Mais de nove meses depois de apresentado pelo vereador Carlos Kita (PTB), o projeto de lei que estabelecia rígidas normas para a realização de feiras itinerantes em Londrina foi aprovado na sessão de ontem, em última votação, quase que completamente descaracterizado. O projeto aprovado - que recebeu emenda da Comissão de Justiça - segue agora para sanção ou veto do prefeito Antonio Belinati (sem partido).
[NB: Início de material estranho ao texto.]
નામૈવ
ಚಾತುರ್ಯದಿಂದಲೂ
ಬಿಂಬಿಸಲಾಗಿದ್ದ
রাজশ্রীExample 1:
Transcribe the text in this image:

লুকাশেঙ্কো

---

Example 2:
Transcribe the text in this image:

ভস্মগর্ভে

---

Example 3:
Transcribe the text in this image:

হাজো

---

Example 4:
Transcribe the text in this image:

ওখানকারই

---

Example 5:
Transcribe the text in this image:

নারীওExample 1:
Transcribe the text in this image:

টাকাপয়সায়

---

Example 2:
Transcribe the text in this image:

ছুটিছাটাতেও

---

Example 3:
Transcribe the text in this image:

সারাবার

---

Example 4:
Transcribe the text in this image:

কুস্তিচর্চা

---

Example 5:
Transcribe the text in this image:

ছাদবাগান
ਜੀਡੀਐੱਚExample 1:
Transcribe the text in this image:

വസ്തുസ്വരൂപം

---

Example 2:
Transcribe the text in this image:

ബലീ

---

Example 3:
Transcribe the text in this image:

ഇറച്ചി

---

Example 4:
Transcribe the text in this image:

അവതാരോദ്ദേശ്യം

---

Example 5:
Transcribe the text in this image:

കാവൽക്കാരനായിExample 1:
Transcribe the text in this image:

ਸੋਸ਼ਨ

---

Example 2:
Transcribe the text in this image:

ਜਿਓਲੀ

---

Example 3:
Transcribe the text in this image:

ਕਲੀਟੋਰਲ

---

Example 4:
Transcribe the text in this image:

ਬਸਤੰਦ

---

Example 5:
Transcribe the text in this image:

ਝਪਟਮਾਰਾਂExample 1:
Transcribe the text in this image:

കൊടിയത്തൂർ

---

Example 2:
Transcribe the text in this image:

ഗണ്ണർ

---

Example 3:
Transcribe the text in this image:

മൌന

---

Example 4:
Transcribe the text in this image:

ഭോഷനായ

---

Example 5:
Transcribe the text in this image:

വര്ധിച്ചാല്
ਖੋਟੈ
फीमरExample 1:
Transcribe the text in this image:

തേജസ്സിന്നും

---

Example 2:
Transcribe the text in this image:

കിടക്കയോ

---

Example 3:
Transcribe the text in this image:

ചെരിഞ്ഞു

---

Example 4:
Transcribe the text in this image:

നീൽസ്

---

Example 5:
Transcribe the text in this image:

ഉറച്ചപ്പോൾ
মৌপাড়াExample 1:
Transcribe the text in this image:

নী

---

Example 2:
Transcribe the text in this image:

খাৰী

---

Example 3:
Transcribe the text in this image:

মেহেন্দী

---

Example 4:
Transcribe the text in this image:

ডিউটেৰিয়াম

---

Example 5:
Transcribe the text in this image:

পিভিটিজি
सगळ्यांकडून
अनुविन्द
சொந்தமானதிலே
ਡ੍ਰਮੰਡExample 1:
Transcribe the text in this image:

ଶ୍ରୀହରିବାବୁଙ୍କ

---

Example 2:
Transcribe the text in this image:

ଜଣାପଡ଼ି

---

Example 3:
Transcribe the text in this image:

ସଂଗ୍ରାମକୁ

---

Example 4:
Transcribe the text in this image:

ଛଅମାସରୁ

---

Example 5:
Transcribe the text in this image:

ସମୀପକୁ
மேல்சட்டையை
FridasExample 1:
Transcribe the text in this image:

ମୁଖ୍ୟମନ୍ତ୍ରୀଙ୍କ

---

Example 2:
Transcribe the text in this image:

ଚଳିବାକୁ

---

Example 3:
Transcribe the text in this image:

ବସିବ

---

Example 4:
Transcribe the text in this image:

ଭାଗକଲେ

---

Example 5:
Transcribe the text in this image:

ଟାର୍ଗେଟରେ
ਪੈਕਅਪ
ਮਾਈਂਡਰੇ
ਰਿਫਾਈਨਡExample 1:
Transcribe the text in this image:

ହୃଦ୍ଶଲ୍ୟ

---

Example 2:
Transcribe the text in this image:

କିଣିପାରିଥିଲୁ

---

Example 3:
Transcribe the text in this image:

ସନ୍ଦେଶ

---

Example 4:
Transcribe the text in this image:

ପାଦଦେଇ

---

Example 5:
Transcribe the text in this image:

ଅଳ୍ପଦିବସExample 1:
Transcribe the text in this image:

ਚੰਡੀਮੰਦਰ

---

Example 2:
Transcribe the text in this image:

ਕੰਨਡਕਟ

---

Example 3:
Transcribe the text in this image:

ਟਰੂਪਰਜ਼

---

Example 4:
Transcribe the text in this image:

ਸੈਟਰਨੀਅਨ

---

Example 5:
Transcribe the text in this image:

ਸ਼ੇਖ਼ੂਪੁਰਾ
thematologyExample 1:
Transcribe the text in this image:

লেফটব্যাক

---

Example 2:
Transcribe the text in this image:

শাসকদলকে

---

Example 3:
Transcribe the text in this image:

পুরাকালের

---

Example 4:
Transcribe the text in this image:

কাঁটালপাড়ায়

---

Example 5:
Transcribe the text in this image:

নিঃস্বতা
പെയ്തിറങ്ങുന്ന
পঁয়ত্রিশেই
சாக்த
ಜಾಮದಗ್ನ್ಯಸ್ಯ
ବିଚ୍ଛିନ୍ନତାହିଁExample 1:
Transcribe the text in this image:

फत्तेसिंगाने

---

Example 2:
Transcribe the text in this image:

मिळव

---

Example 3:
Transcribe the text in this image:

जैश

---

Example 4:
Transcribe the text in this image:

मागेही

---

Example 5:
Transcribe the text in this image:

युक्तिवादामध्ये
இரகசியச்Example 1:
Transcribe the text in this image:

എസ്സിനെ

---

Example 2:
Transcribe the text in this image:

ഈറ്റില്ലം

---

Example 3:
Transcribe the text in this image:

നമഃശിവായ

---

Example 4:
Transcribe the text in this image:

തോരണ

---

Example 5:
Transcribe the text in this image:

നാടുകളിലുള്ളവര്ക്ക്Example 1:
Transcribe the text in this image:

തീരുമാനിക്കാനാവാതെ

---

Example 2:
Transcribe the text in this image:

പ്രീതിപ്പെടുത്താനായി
O único voto contrário à aprovação foi do próprio autor, que não concordou com as mudanças propostas pela emenda modificativa da Comissão de Justiça.
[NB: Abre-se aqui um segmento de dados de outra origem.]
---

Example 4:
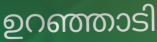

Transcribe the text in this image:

ഉറഞ്ഞാടി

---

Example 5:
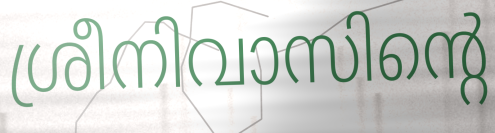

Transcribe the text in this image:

ശ്രീനിവാസിന്റെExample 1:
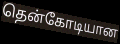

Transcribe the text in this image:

தென்கோடியான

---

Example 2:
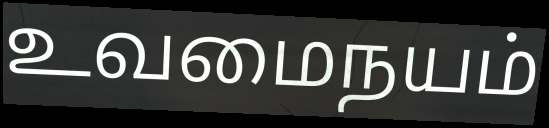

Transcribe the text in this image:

உவமைநயம்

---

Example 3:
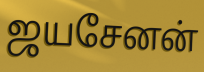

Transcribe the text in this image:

ஜயசேனன்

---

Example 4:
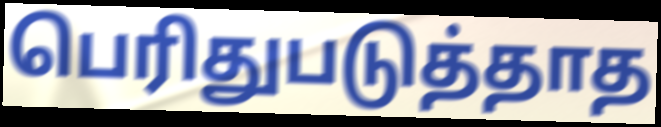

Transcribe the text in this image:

பெரிதுபடுத்தாத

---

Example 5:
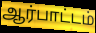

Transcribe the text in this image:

ஆர்பாட்டம்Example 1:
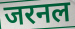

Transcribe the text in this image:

जरनल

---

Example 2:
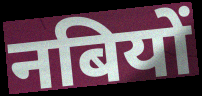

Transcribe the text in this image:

नबियों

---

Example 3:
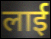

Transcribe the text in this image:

लाई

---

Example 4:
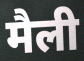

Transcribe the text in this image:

मैली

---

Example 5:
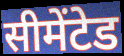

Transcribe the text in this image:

सीमेंटेड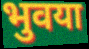
भुवयाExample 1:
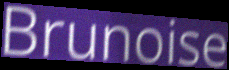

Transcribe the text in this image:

Brunoise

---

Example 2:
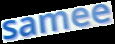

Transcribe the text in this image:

samee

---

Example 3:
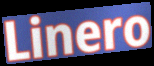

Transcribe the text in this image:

Linero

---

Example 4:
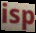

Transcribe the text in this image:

isp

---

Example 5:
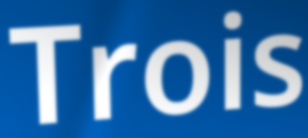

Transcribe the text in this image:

TroisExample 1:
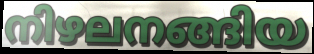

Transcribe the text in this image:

നിഴലനങ്ങിയ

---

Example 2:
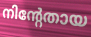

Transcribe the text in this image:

നിന്റേതായ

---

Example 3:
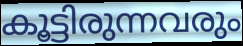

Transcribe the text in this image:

കൂട്ടിരുന്നവരും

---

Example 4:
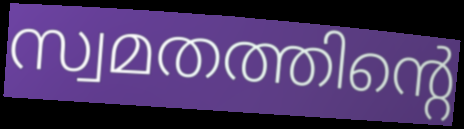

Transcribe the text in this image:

സ്വമതത്തിന്റെ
No projeto original, apresentado em março, Kita estabelecia que os alvarás de licença para a realização de feiras itinerantes no município somente seriam concedidos às empresas previamente cadastradas na Prefeitura e que comprovassem: estar estabelecidas em Londrina há mais de dez anos; estar quites com os tributos federais, estaduais e municipais; possuir patrimônio em bens imóveis superior a R$ 5 milhões; que seus sócios residam no município; o registro de seus empregados; a emissão das notas fiscais dos produtos comercializados.
O próprio autor do projeto definia como feiras itinerantes aquelas ‘‘que se realizam esporadicamente para o comércio de vestuários e confecções, calçados e outros produtos de couro e mercadorias de saldo de estoque em geral’’. De acordo com Carlos Kita, o projeto fora apresentado a pedido do Sindicato do Comércio Varejista de Londrina (Sincoval) e pretendia proteger os comerciantes locais ‘‘contra a concorrência desleal de quem vem aqui, só arrecada e não paga nada em impostos.
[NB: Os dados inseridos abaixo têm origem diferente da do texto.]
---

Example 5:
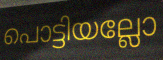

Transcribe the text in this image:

പൊട്ടിയല്ലോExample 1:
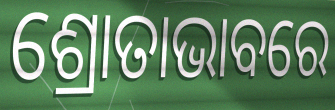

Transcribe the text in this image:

ଶ୍ରୋତାଭାବରେ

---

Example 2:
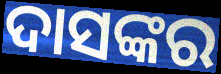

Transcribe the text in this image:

ଦାସଙ୍କର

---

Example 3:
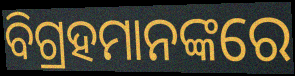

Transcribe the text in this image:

ବିଗ୍ରହମାନଙ୍କରେ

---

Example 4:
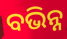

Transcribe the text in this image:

ବଭିନ୍ନ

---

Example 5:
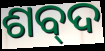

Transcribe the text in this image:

ଶବ୍‌ଦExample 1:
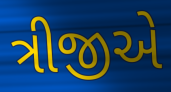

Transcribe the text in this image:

ત્રીજીએ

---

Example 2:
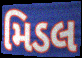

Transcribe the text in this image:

મિડલ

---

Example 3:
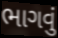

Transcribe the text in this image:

ભાગવું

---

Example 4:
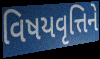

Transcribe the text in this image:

વિષયવૃત્તિને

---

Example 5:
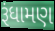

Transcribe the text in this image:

રૂંધામણ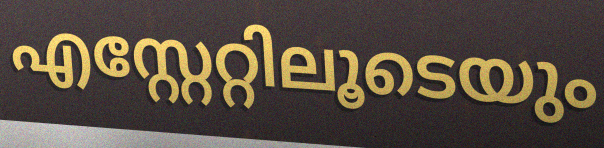
എസ്റ്റേറ്റിലൂടെയുംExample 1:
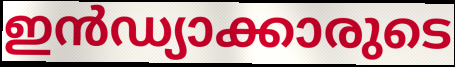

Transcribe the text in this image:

ഇൻഡ്യാക്കാരുടെ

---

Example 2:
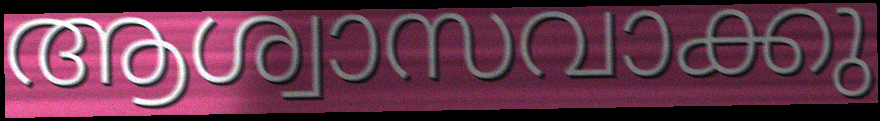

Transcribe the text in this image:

ആശ്വാസവാക്കു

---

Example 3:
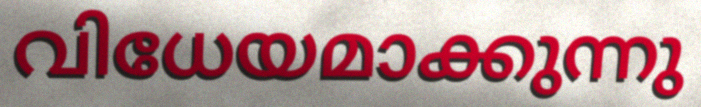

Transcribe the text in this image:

വിധേയമാക്കുന്നു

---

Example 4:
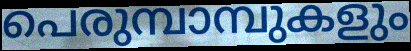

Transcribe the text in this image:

പെരുമ്പാമ്പുകളും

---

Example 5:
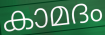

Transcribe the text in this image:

കാമദം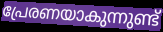
പ്രേരണയാകുന്നുണ്ട്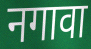
नगावा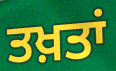
ਤਖ਼ਤਾਂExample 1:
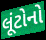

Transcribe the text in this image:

લૂંટોનો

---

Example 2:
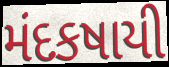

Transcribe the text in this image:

મંદકષાયી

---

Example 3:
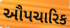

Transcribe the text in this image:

ઔપચારિક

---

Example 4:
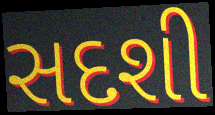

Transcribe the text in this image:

સદશી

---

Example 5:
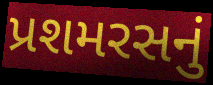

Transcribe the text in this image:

પ્રશમરસનું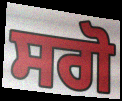
ਸਗੋ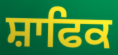
ਸ਼ਾਫਿਕ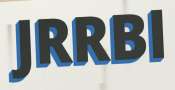
JRRBlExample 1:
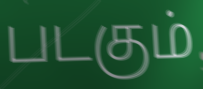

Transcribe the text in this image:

படகும்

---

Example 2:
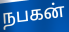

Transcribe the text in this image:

நபகன்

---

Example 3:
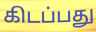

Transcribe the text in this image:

கிடப்பது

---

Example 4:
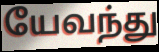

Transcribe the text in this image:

யேவந்து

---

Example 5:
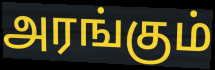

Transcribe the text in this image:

அரங்கும்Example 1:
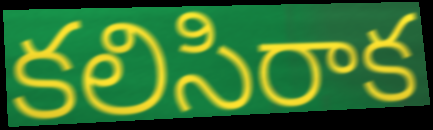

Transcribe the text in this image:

కలిసిరాక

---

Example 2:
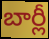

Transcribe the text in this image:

బార్లీ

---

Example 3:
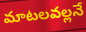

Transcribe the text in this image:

మాటలవల్లనే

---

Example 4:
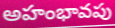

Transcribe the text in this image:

అహంభావపు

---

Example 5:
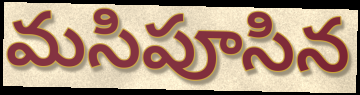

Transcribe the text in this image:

మసిపూసిన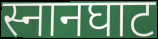
स्नानघाटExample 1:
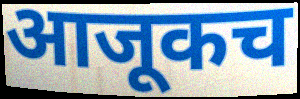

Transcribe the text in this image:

आजूकच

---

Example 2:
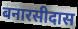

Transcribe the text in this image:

बनारसीदास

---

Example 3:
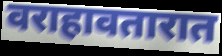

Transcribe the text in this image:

वराहावतारात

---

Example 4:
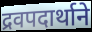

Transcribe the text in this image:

द्रवपदार्थाने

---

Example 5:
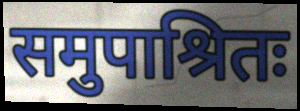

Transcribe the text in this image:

समुपाश्रितः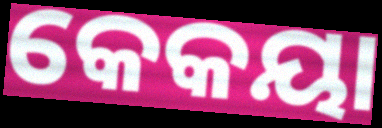
କେକୟା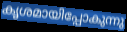
കൃശമായിപ്പോകുന്നു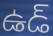
ఉడ్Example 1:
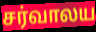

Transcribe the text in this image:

சர்வாலய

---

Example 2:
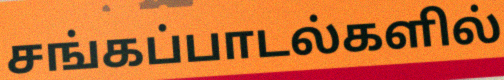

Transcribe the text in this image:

சங்கப்பாடல்களில்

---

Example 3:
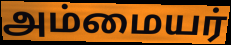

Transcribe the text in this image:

அம்மையர்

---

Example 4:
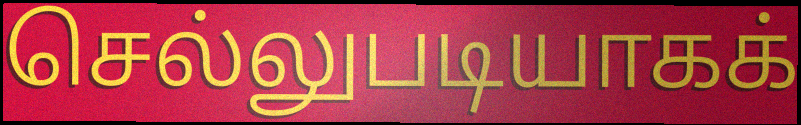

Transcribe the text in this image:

செல்லுபடியாகக்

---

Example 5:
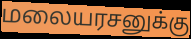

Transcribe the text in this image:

மலையரசனுக்கு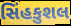
સિંહકુશલ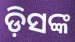
ଡ଼ିସଙ୍କ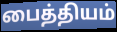
பைத்தியம்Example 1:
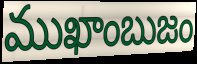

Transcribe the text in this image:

ముఖాంబుజం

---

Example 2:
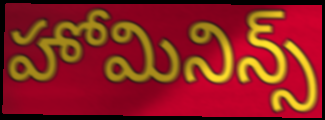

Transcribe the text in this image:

హోమినిన్స్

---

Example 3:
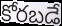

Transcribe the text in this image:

కోరబడే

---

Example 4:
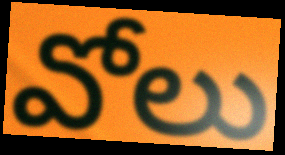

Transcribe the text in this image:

వోలు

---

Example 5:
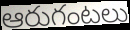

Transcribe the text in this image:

ఆరుగంటలుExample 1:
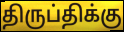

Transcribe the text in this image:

திருப்திக்கு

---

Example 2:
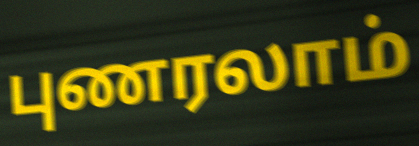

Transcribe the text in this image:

புணரலாம்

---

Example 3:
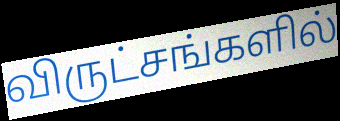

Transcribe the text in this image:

விருட்சங்களில்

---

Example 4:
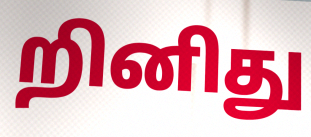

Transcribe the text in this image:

றினிது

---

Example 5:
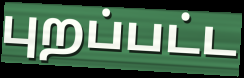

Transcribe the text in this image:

புறப்பட்ட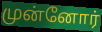
முன்னோர்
Depois de meses de debates, retiradas de votação e de uma emenda apresentada por Carlos Kita - diminuindo as exigências aos comerciantes ‘estrangeiros’ - , a Comissão de Justiça manteve a posição de considerar inconstitucional e prejudicial à livre iniciativa o projeto de lei, e apresentou uma emenda modificativa. De acordo com ela, a partir de agora a empresa interessada tem que comprovar apenas ‘‘a sua existência legal, de acordo com a legislação comercial em vigor, e atender à legislação municipal no que couber.’